## Struct Vs Map Vs Array

In [11]:
from pyspark.sql import SparkSession
from pyspark.sql.functions import *
# Initialize Spark Session
spark = SparkSession.builder.appName("datatype").getOrCreate()
sc = spark.sparkContext

### StructType
- Like a mini table
- Requires fixed schema - each row has same set of fields

In [29]:
from pyspark.sql.types import StructType, StructField, StringType, IntegerType

schema = StructType([
    StructField("Person", StructType([
        StructField("Name", StringType(), True),
        StructField("Age", IntegerType(), True)
    ]), True),
    StructField("City", StringType(), True)
])

data = [({"Name": "Alice", "Age": 30}, "New York"),
        ({"Name": "Bob", "Age": 25}, "Los Angeles")]

df = spark.createDataFrame(data, schema)

In [16]:
df.show(truncate=False)
df.printSchema()

+-----------+-----------+
|Person     |City       |
+-----------+-----------+
|{Alice, 30}|New York   |
|{Bob, 25}  |Los Angeles|
+-----------+-----------+

root
 |-- Person: struct (nullable = true)
 |    |-- Name: string (nullable = true)
 |    |-- Age: integer (nullable = true)
 |-- City: string (nullable = true)



In [32]:
# Accessing the nested fields
df.select("Person.Name", "Person.Age", "City").show()

+-----+---+-----------+
| Name|Age|       City|
+-----+---+-----------+
|Alice| 30|   New York|
|  Bob| 25|Los Angeles|
+-----+---+-----------+



In [33]:
df.select(col("Person.Name").alias("Name"), col("Person.Age").alias("Age"), "City").show()

+-----+---+-----------+
| Name|Age|       City|
+-----+---+-----------+
|Alice| 30|   New York|
|  Bob| 25|Los Angeles|
+-----+---+-----------+



In [31]:
df.select(col("Person").getItem('Name').alias("Name"), col("Person").getItem('Age').alias("Age"), "City").show()

+-----+---+-----------+
| Name|Age|       City|
+-----+---+-----------+
|Alice| 30|   New York|
|  Bob| 25|Los Angeles|
+-----+---+-----------+



Checking if struct fields can vary across rows

In [13]:
from pyspark.sql.types import StructType, StructField, StringType, IntegerType, DateType
import datetime
schema = StructType([
    StructField("Person", StructType([
        StructField("Name", StringType(), True),
        StructField("Age", IntegerType(), True),
        StructField("Birthdate",DateType(), True)
    ]), True),
    StructField("City", StringType(), True)
])

data = [({"Name": "Alice", "Age": 30,"Birthdate": datetime.date(1994, 5, 10)}, "New York"),
        ({"Name": "Bob", "Age": 25}, "Los Angeles")]

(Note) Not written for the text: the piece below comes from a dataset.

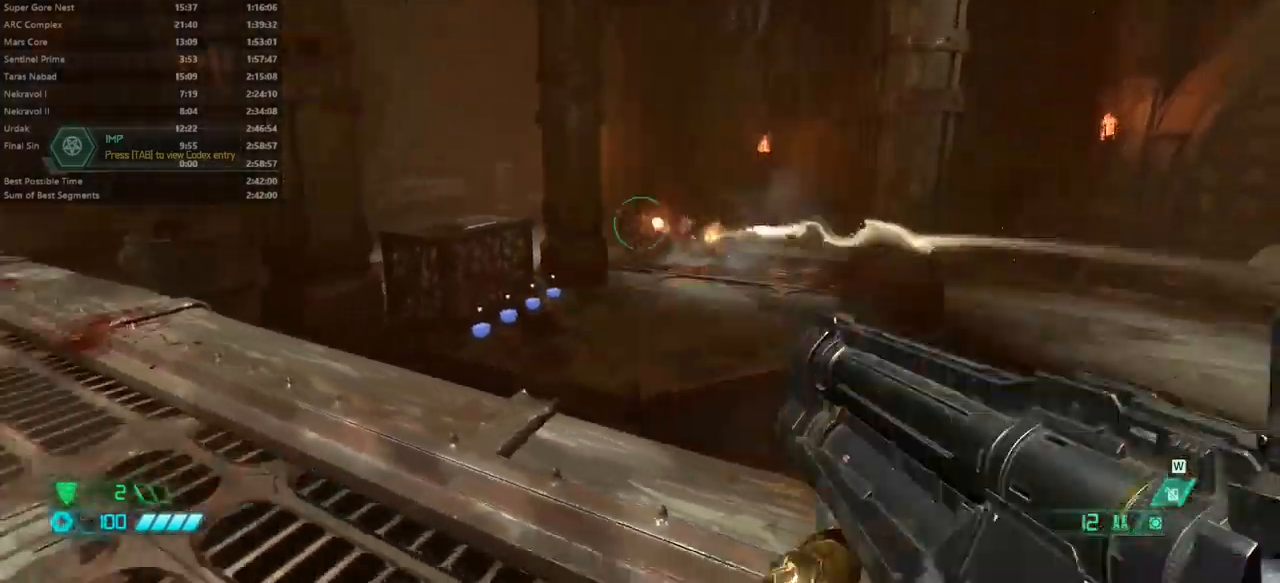
{"keys": ["fw"], "mouse": [], "events": [[333, "l", "up"]]}
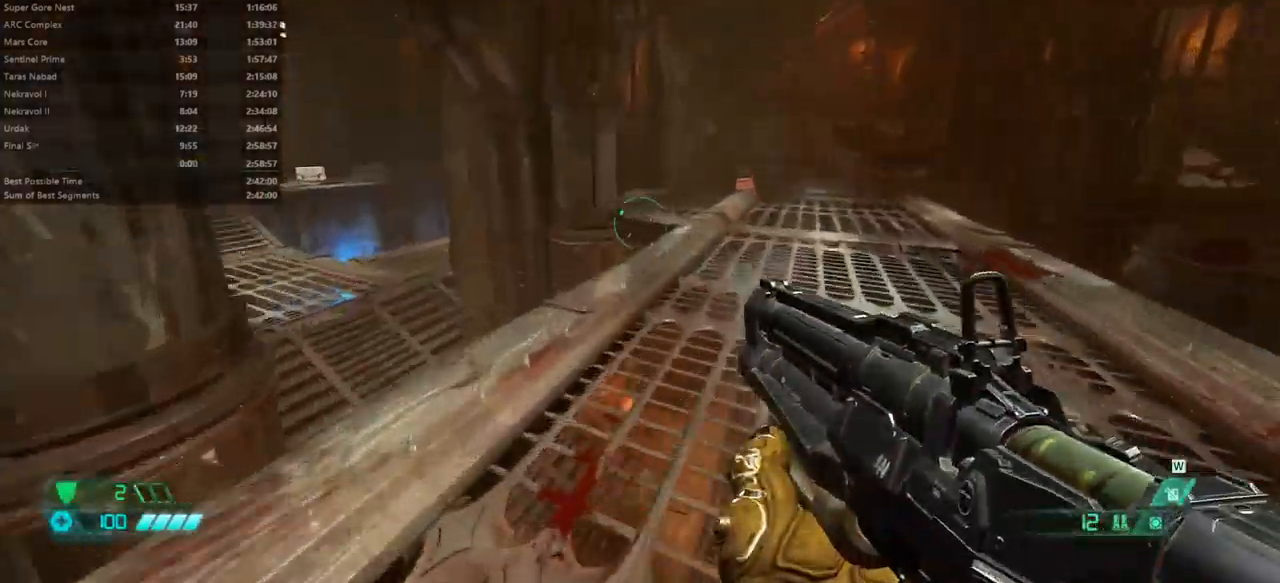
{"keys": ["r"], "mouse": [], "events": [[167, "r", "down"], [267, "fw", "up"]]}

df = spark.createDataFrame(data, schema)

In [14]:
df.show()

+--------------------+-----------+
|              Person|       City|
+--------------------+-----------+
|{Alice, 30, 1994-...|   New York|
|     {Bob, 25, NULL}|Los Angeles|
+--------------------+-----------+



### MapType

In [35]:
from pyspark.sql.types import MapType

schema = StructType([
    StructField("Name", StringType(), True),
    StructField("Attributes", MapType(StringType(), StringType()), True)
])

data = [
    ("Alice", {"height": "5.5", "weight": "60"}),
    ("Bob", {"height": "6.0", "weight": "70", "hobby": "cycling"})
]
df = spark.createDataFrame(data, schema)

df.show(truncate=False)
df.printSchema()

+-----+-----------------------------------------------+
|Name |Attributes                                     |
+-----+-----------------------------------------------+
|Alice|{weight -> 60, height -> 5.5}                  |
|Bob  |{weight -> 70, hobby -> cycling, height -> 6.0}|
+-----+-----------------------------------------------+

root
 |-- Name: string (nullable = true)
 |-- Attributes: map (nullable = true)
 |    |-- key: string
 |    |-- value: string (valueContainsNull = true)



In [36]:
# Accessing the map values
df.select("Name", col("Attributes.height").alias("Height"), col("Attributes.weight").alias("Weight")).show()

+-----+------+------+
| Name|Height|Weight|
+-----+------+------+
|Alice|   5.5|    60|
|  Bob|   6.0|    70|
+-----+------+------+



In [37]:

df.select("Name", col("Attributes").getItem("height").alias("Height"), col("Attributes").getItem("weight").alias("Weight")).show()

+-----+------+------+
| Name|Height|Weight|
+-----+------+------+
|Alice|   5.5|    60|
|  Bob|   6.0|    70|
+-----+------+------+



### ArrayType

In [25]:
from pyspark.sql.types import ArrayType

schema = StructType([
    StructField("Name", StringType(), True),
    StructField("Scores", ArrayType(IntegerType()), True)
])


data = [
    ("Alice", [85, 90, 88]),
    ("Bob", [78, 82, 84])
]
df = spark.createDataFrame(data, schema)

df.show(truncate=False)
df.printSchema()

+-----+------------+
|Name |Scores      |
+-----+------------+
|Alice|[85, 90, 88]|
|Bob  |[78, 82, 84]|
+-----+------------+

root
 |-- Name: string (nullable = true)
 |-- Scores: array (nullable = true)
 |    |-- element: integer (containsNull = true)



In [26]:
# Accessing array elements
df.select("Name", col("Scores")[0].alias("FirstScore"), col("Scores")[1].alias("SecondScore")).show()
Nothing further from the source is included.